— THE TASK —
In full and without alteration, copy the listing.
━━━━━ RECORDS FOR THIS EXERCISE
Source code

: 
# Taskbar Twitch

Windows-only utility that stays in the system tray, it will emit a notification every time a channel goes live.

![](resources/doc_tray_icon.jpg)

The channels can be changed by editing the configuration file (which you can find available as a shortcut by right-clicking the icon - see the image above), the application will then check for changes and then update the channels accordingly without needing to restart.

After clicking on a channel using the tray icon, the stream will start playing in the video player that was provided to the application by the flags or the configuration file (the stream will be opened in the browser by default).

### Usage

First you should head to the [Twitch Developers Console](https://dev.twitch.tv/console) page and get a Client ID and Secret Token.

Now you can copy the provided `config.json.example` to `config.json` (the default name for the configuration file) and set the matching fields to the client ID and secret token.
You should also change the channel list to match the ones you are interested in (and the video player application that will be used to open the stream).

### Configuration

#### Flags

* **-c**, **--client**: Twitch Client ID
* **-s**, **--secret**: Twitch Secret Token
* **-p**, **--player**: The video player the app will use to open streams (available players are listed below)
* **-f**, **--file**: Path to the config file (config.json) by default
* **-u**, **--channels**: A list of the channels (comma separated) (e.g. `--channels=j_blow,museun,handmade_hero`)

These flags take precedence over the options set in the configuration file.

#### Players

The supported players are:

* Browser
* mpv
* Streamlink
━━━━━━━━━━
— ANSWER BOX —
Source code

: 
# Taskbar Twitch

Windows-only utility that stays in the system tray, it will emit a notification every time a channel goes live.

![](resources/doc_tray_icon.jpg)

The channels can be changed by editing the configuration file (which you can find available as a shortcut by right-clicking the icon - see the image above), the application will then check for changes and then update the channels accordingly without needing to restart.

After clicking on a channel using the tray icon, the stream will start playing in the video player that was provided to the application by the flags or the configuration file (the stream will be opened in the browser by default).

### Usage

First you should head to the [Twitch Developers Console](https://dev.twitch.tv/console) page and get a Client ID and Secret Token.

Now you can copy the provided `config.json.example` to `config.json` (the default name for the configuration file) and set the matching fields to the client ID and secret token.
You should also change the channel list to match the ones you are interested in (and the video player application that will be used to open the stream).

### Configuration

#### Flags

* **-c**, **--client**: Twitch Client ID
* **-s**, **--secret**: Twitch Secret Token
* **-p**, **--player**: The video player the app will use to open streams (available players are listed below)
* **-f**, **--file**: Path to the config file (config.json) by default
* **-u**, **--channels**: A list of the channels (comma separated) (e.g. `--channels=j_blow,museun,handmade_hero`)

These flags take precedence over the options set in the configuration file.

#### Players

The supported players are:

* Browser
* mpv
* Streamlink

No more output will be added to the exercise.